In 1910 Japan imposed an annexation treaty on Korea. Japanese colonial rule in Korea was oppressive, including the imposition by force of Shinto worship upon the population, including Christians. This oppression gave rise to many Korean resistance movements which culminated in the nationwide March 1st Movement of 1919. This movement was supported by the students and staff of the Busanjin Ilsin Girl’s School, and Belle Menzies, Margaret Davies and Daisy Hocking were arrested and detained. Belle Menzies was charged with destroying evidence, including burning a tai chi that she had made; Margaret Davies was investigated by the police for directing the students during the independence movement, and teacher Daisy Hocking was arrested and prosecuted for violating security laws after joining the students.

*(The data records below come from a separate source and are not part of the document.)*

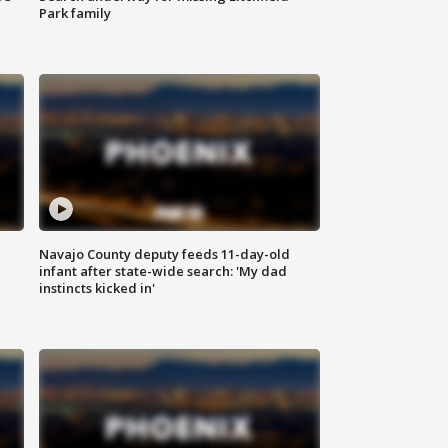
Park family
Navajo County deputy feeds 11-day-old
infant after state-wide search: 'My dad
instincts kicked in'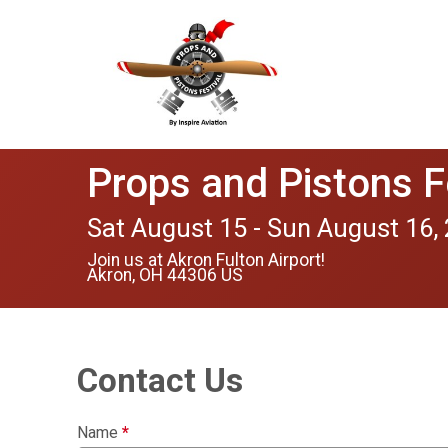
Props and Pistons F
Sat August 15 - Sun August 16,
Join us at Akron Fulton Airport!
Akron, OH 44306 US
Contact Us
Name
*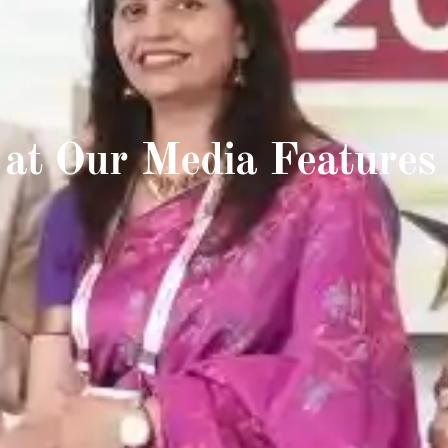
 at Our Media Features 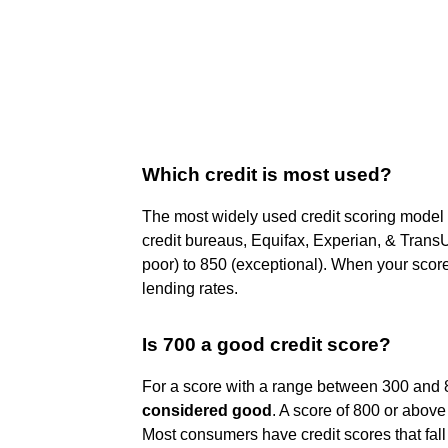
Which credit is most used?
The most widely used credit scoring model
credit bureaus, Equifax, Experian, & Trans
poor) to 850 (exceptional). When your score
lending rates.
Is 700 a good credit score?
For a score with a range between 300 and 8
considered good
. A score of 800 or above
Most consumers have credit scores that fal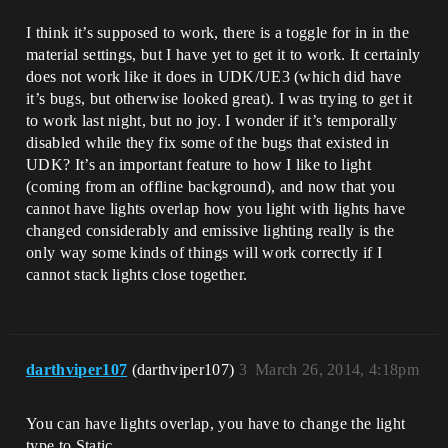
I think it’s supposed to work, there is a toggle for in in the
material settings, but I have yet to get it to work. It certainly
does not work like it does in UDK/UE3 (which did have
it’s bugs, but otherwise looked great). I was trying to get it
to work last night, but no joy. I wonder if it’s temporally
disabled while they fix some of the bugs that existed in
UDK? It’s an important feature to how I like to light
(coming from an offline background), and now that you
cannot have lights overlap how you light with lights have
changed considerably and emissive lighting really is the
only way some kinds of things will work correctly if I
cannot stack lights close together.
darthviper107
(darthviper107)
3
March 26, 2014, 4:18pm
You can have lights overlap, you have to change the light
type to Static.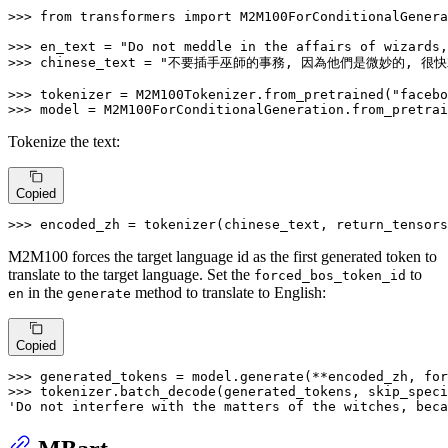
>>> 
from
 transformers 
import
 M2M100ForConditionalGenera
>>> 
en_text = 
"Do not meddle in the affairs of wizards,
>>> 
chinese_text = 
"不要插手巫師的事務, 因為他們是微妙的, 很快
>>> 
tokenizer = M2M100Tokenizer.from_pretrained(
"facebo
>>> 
model = M2M100ForConditionalGeneration.from_pretrai
Tokenize the text:
Copied
>>> 
encoded_zh = tokenizer(chinese_text, return_tensors
M2M100 forces the target language id as the first generated token to
translate to the target language. Set the
to
forced_bos_token_id
in the
method to translate to English:
en
generate
Copied
>>> 
generated_tokens = model.generate(**encoded_zh, for
>>> 
tokenizer.batch_decode(generated_tokens, skip_speci
'Do not interfere with the matters of the witches, beca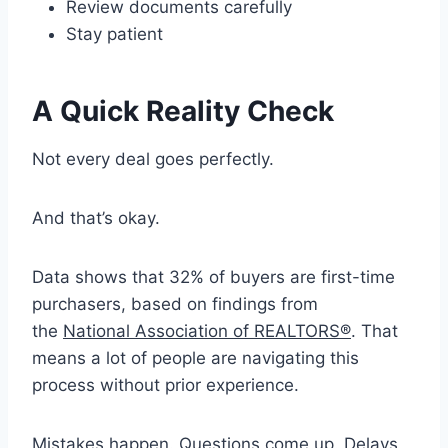
Review documents carefully
Stay patient
A Quick Reality Check
Not every deal goes perfectly.
And that’s okay.
Data shows that 32% of buyers are first-time
purchasers, based on findings from
the
National Association of REALTORS®
. That
means a lot of people are navigating this
process without prior experience.
Mistakes happen. Questions come up. Delays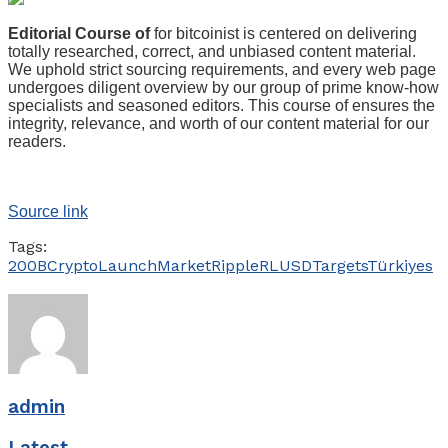
Editorial Course of
for bitcoinist is centered on delivering
totally researched, correct, and unbiased content material.
We uphold strict sourcing requirements, and every web page
undergoes diligent overview by our group of prime know-how
specialists and seasoned editors. This course of ensures the
integrity, relevance, and worth of our content material for our
readers.
Source link
Tags:
200B
Crypto
Launch
Market
Ripple
RLUSD
Targets
Türkiyes
admin
Latest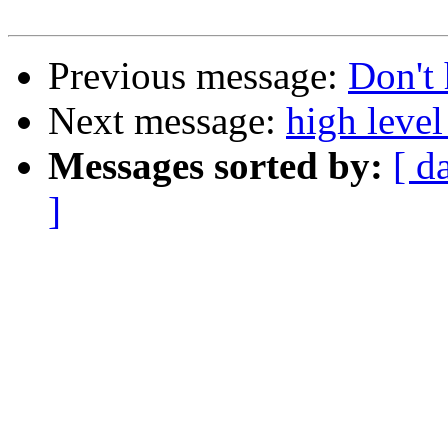
Previous message:
Don't 
Next message:
high level
Messages sorted by:
[ d
]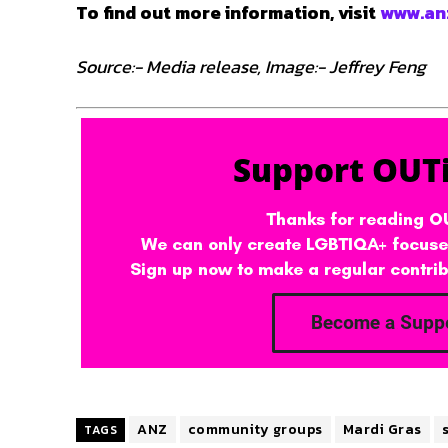
To find out more information, visit
www.an
Source:- Media release, Image:- Jeffrey Feng
ANZ
community groups
Mardi Gras
TAGS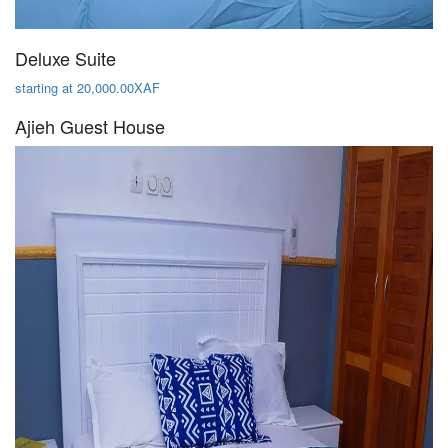
Deluxe Suite
starting at 20,000.00XAF
Ajieh Guest House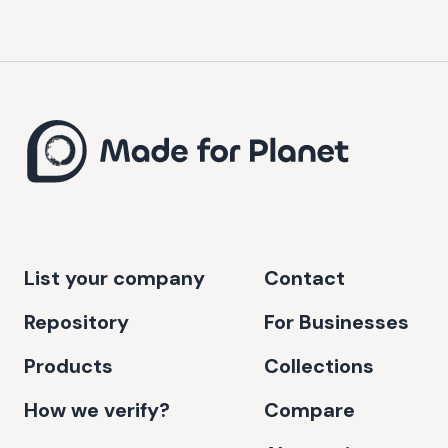
List your company
Contact
Repository
For Businesses
Products
Collections
How we verify?
Compare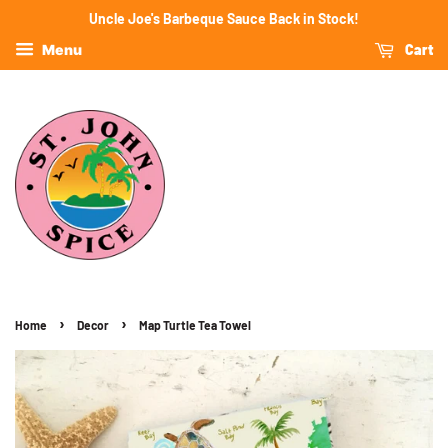
Uncle Joe's Barbeque Sauce Back in Stock!
Cart
Menu
›
›
Home
Decor
Map Turtle Tea Towel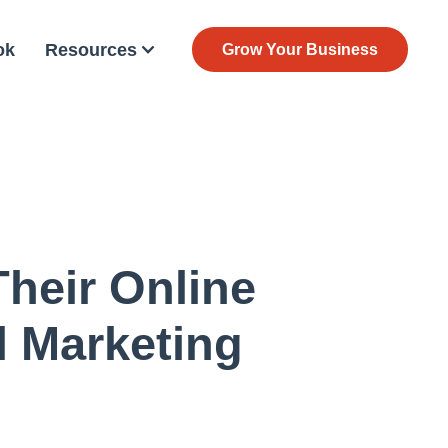
ok
Resources
Grow Your Business
heir Online
l Marketing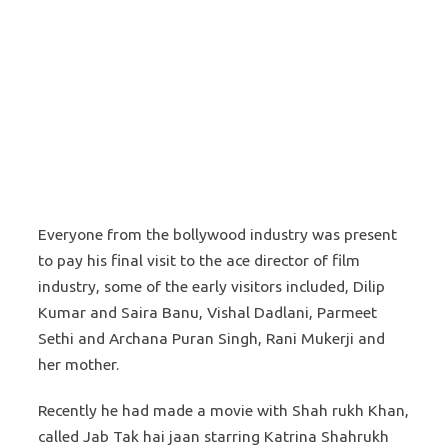
Everyone from the bollywood industry was present
to pay his final visit to the ace director of film
industry, some of the early visitors included, Dilip
Kumar and Saira Banu, Vishal Dadlani, Parmeet
Sethi and Archana Puran Singh, Rani Mukerji and
her mother.
Recently he had made a movie with Shah rukh Khan,
called Jab Tak hai jaan starring Katrina Shahrukh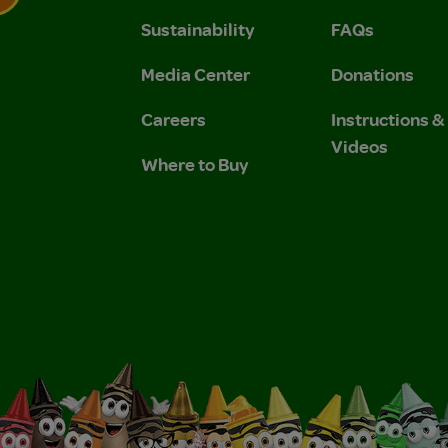
Sustainability
FAQs
 Privacy Policy.
 Use and Privacy Policy.
Media Center
Donations
Careers
Instructions 
Videos
Where to Buy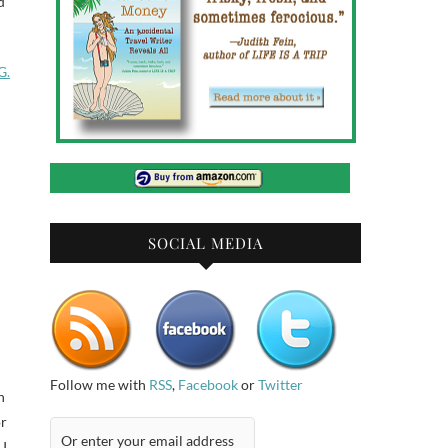
d
G.
SOCIAL MEDIA
Follow me with
RSS
,
Facebook
or
Twitter
h
or
 I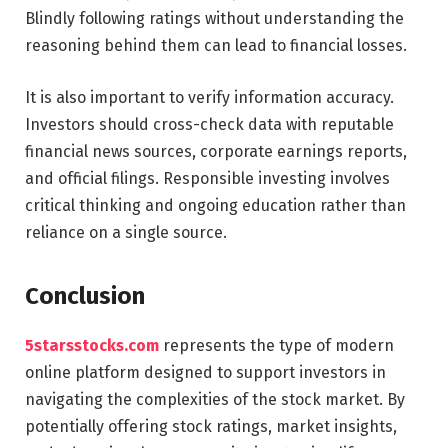
Blindly following ratings without understanding the
reasoning behind them can lead to financial losses.
It is also important to verify information accuracy.
Investors should cross-check data with reputable
financial news sources, corporate earnings reports,
and official filings. Responsible investing involves
critical thinking and ongoing education rather than
reliance on a single source.
Conclusion
5starsstocks.com
represents the type of modern
online platform designed to support investors in
navigating the complexities of the stock market. By
potentially offering stock ratings, market insights,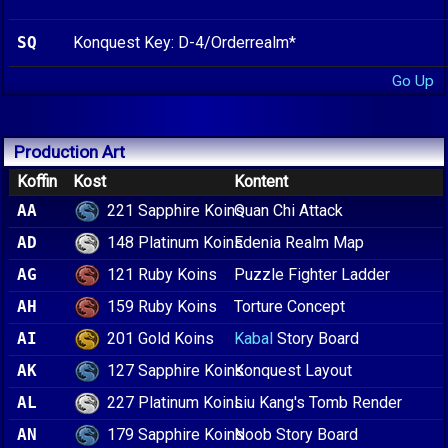
SQ
Konquest Key: D-4/Orderrealm*
Go Up
Production Art
Koffin
Kost
Kontent
221 Sapphire Koins
AA
Quan Chi Attack
148 Platinum Koins
AD
Edenia Realm Map
121 Ruby Koins
AG
Puzzle Fighter Ladder
159 Ruby Koins
AH
Torture Concept
201 Gold Koins
AI
Kabal
Story Board
127 Sapphire Koins
AK
Konquest Layout
227 Platinum Koins
AL
Liu Kang's Tomb Render
179 Sapphire Koins
AN
Noob Story Board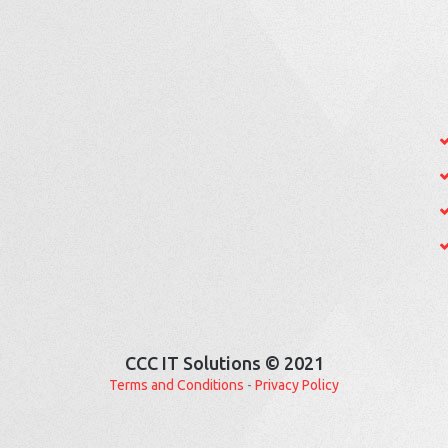
CCC IT Solutions © 2021
Terms and Conditions
-
Privacy Policy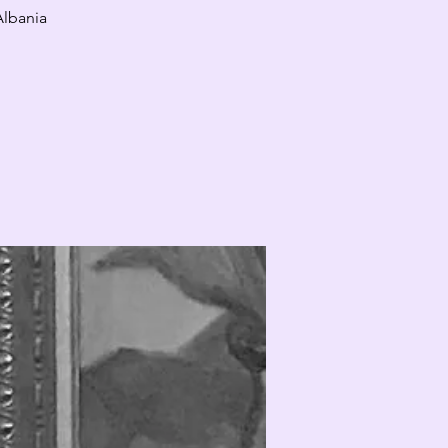
Albania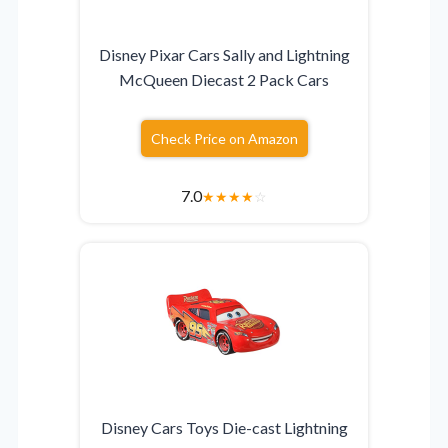
Disney Pixar Cars Sally and Lightning
McQueen Diecast 2 Pack Cars
Check Price on Amazon
7.0
★
★
★
★
☆
Disney Cars Toys Die-cast Lightning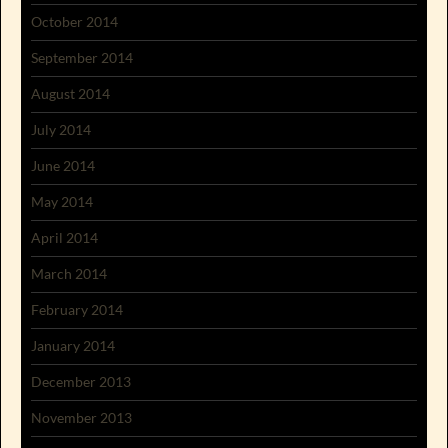
October 2014
September 2014
August 2014
July 2014
June 2014
May 2014
April 2014
March 2014
February 2014
January 2014
December 2013
November 2013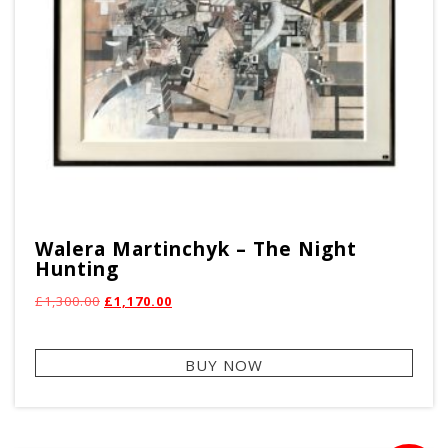
pag
Walera Martinchyk – The Night
Hunting
Original
Current
£
1,300.00
£
1,170.00
price
price
was:
is:
BUY NOW
£1,300.00.
£1,170.00.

Following a joint investigation by the Korea Women’s Independence Movement Institute and the Gwangbok Society’s Australian Branch and in connection with the marking of the 60th anniversary of normalization of relationships between the Republic of Korea and Australia, in 2021 the government of the Republic of Korea awarded each of these women the ‘Award for Persons of Distinguished Service to National Independence’. These medals were presented at an official ceremony in Korea on the 1st of March 2022, but due to COVID-19 restrictions no one from Australia could be there to receive the medals. The government of the Republic of Korea therefore invited the PWMU to arrange a function in Melbourne for the presentation of the medals to representatives of their families. Given the importance of this matter to the whole Presbyterian Church of Victoria, the function will be a joint PWMU/PCV occasion in the Scots’ Church, Melbourne, May 3, 2022, from 6:45 till 8:15 with supper to follow in the Werner Brodbeck Hall next door. **

We give thanks to God for the faithful service of Belle Menzies, Margaret Davies, Daisy Hocking and the many other faithful missionaries from Australia to the people of Korea and the well-deserved honour bestowed on her and her fellow missionaries by the Republic of Korea. We also welcome the faithful recording of Belle’s service by Dr Myong Duk Yang and the Busanjin Presbyterian Church, that generations yet to come might be inspired to follow her example in loving and serving the Lord Jesus Christ. We pray that God’s Word and Spirit may continue to shape Korean society; that the Korean church may remain faithful to the Word of God, and that Korea may be united in peace and freedom. As the Lord sent Belle Menzies and her co-workers to Korea with the gospel, so may he send Koreans to other peoples to bless them with the unchanging good news of his love in Christ Jesus.